Sur son compte Facebook, et dans les colonnes du quotidien Le Nouvelliste, l’ancien Député de Pétion-Ville Jerry Tardieu a réagi à chaud au projet de nouvelle constitution rendu public par le Comité de Pilotage de la Conférence Nationale. Il regrette que les propositions de ce comité n’aient pas pris en compte d’importantes recommandations du Groupe de Travail sur la Constitution (dont il a coordonné les activités) et qui avait recueillis pendant trois mois l’avis des secteurs organisés de la vie nationale et des partis politiques.
Jerry Tardieu met surtout en garde contre l’intronisation d’une forme d’État fédéral prévoyant que les dix départements d’Haïti soient dirigés par des gouverneurs indéfiniment rééligibles et disposant de l’autonomie administrative et financière en dehors de tout regard de l’administration centrale.
Selon Tardieu, comment parler d’un État fédéral pour un pays de 27,000 Km2 comme Haïti ? Il estime qu’une telle formule fédérale convient plutôt à des pays aux territoires vastes comme les Etats-Unis, le Canada ou le Brésil, ou à des pays aux institutions déjà fortes, au fonctionnement démocratique déjà éprouvé et ayant atteint un certain développement économique.

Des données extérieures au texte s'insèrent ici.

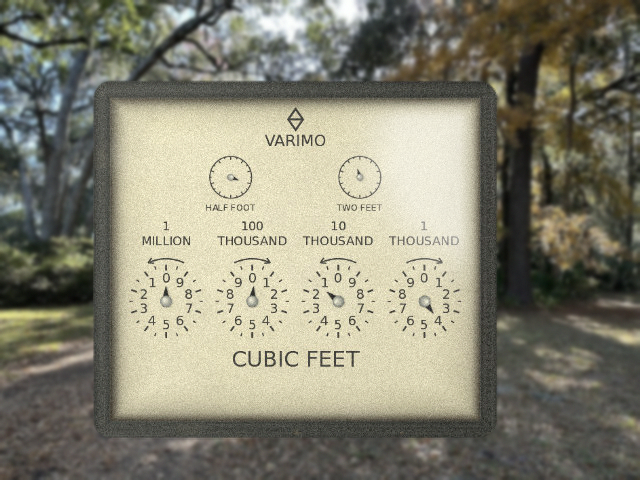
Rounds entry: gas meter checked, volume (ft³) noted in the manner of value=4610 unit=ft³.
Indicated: value=1400 unit=ft³
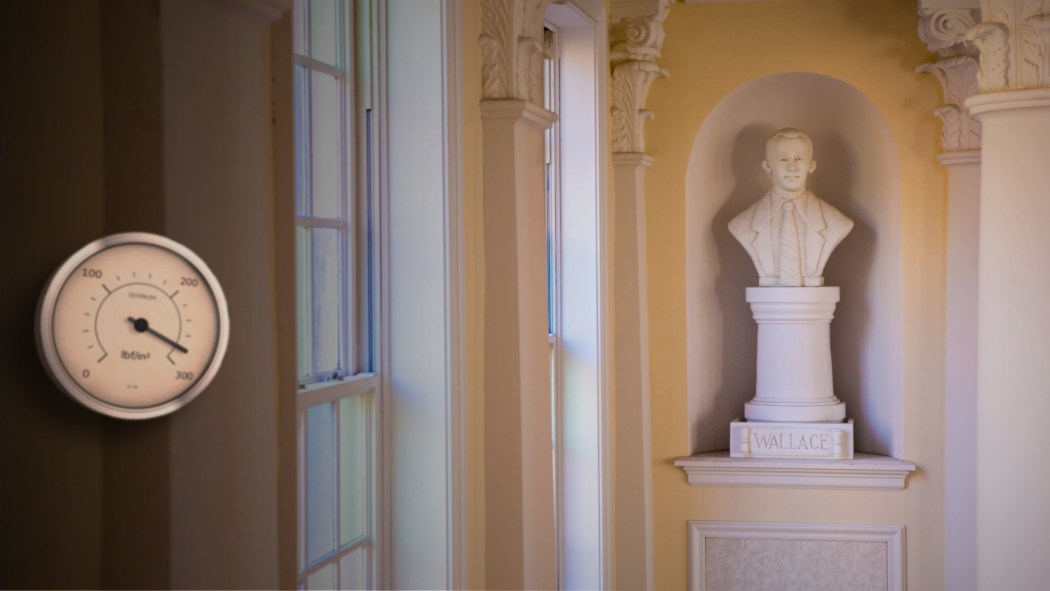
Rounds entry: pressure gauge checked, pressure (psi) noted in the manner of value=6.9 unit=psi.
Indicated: value=280 unit=psi
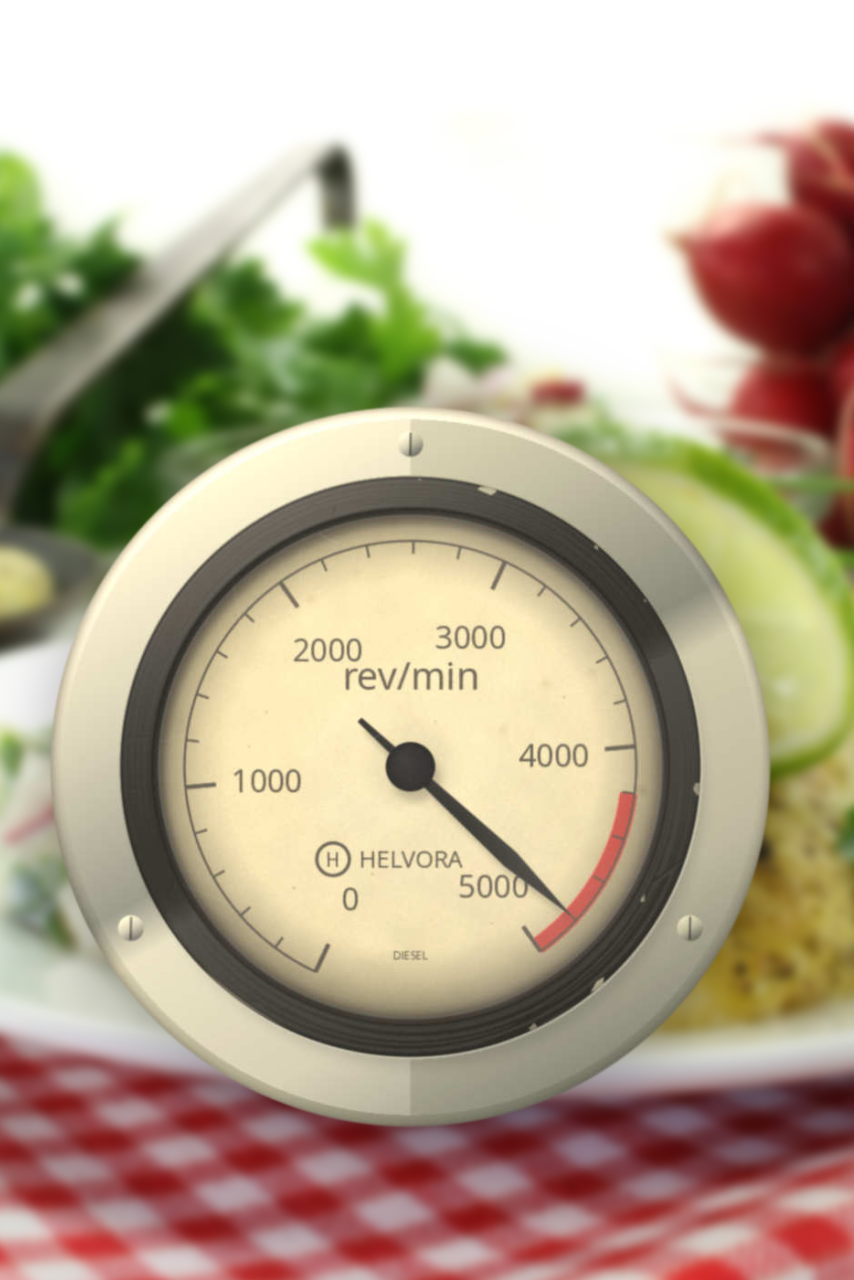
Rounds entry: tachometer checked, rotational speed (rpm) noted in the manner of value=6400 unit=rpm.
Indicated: value=4800 unit=rpm
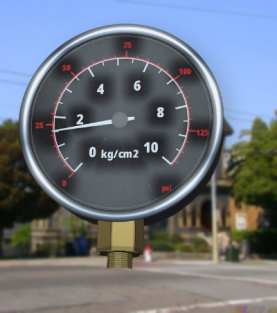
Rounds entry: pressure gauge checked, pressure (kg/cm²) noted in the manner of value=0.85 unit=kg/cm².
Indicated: value=1.5 unit=kg/cm²
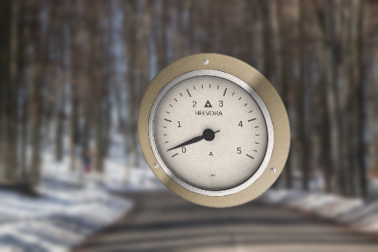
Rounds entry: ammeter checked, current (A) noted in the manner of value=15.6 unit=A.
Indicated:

En Haïti, espérer le maintien de l’harmonie entre plusieurs petits départements indépendants et voisins, relève de l’utopie et d’une mauvaise lecture des « us et coutumes » politiques haïtiennes. C’est l’avis de Tardieu qui estime que cette « approchefédéraliste » proposé entrainerait des télescopages etl’inefficacité administrative. Les départements les plus pauvres auraient du mal à générer les ressources nécessaires aux investissements publics essentiels (routes, hôpitaux, ponts, centres de santé, écoles, université) et autres services publics (ramassage de détritus, paiements des salaires…). Il suffirait qu’un Gouverneur de département soit en délicatesse avec le Président de la République (ou d’une obédience politique différente) pour que ce département soit traité en parent pauvre par l’État central.
Jerry Tardieu rappelle que les secteurs de la société consultés par le Groupe de Travail sur la Constitution n’ont pas recommandé un État fédéral dont le fonctionnement serait couteux et lourd. L’État unitaire n’a été contesté par aucun des acteurs de la vie nationale ajoute-t-il. L’ancien parlementaire ajoute que « L’État unitaire est un État au sein duquel l’ensemble des décisions mises en œuvre sur tout le territoire sont prises par un seul centre de décision. Il impose un seul ordre juridique à tous, et le droit applicable est le même partout. Aucun risque de cacophonie ou de cafouillage. L’État unitaire c’est un seul chef d’État, un seul gouvernement, un seul Parlement, une seule organisation juridictionnelle, une seule législation applicable.C’est le modèle d’organisation largement dominant partout dans le monde. C’est celui qu’il nous faut en Haïti ».
De plus, la mise en place d’un État fédéral nécessiterait des capacités institutionnelles dont Haïti ne dispose pas. Que dire du risque de séparatisme qui nous pendrait au nez comme une épée de Damoclès ? Il est généralement admis qu’un système fédéral peut potentiellement renforcer les aspirations séparatistes etmenacer l’unité nationale et l’intégrité territoriale du pays. Or aujourd’hui, de nombreux pays font face à des velléités sécessionnistes, de l’Ecosse à la Corse, de l’Italie à la Nouvelle-Calédonie, du Nigeria à la France. Un peu partout, on observe une résurgence des groupes prônant l’autonomie. Les velléités indépendantistes de la Catalogne crispent encore et toujours l’Espagne. La Belgique pourrait éclater à tout moment, la Flandre étant plus prospère. Le cas de l’Irlande du Nord n’est toujours pas réglé. L’Ukraine, la Géorgie et la Moldavie font face à des conflits territoriaux entre des régions séparatistes. Les exemples sont légions dans le monde ou les tensions séparatistes minent l’État et empêche la paix et le développement économique.
En outre, le Député Jerry Tardieu estime que l’adoption d’une nouvelle constitution par voie référendaire doit tenir compte de conditions sécuritaires minimale et acceptables. D’emblée il pose la question : Comment envisager un vote référendaire alors que l’État abandonne des territoires perdus aux malfrats ? Les électeurs doivent pouvoir aller voter en toute quiétude et non se livrer en pâture aux bandes armées qui sèment la terreur conclut-il.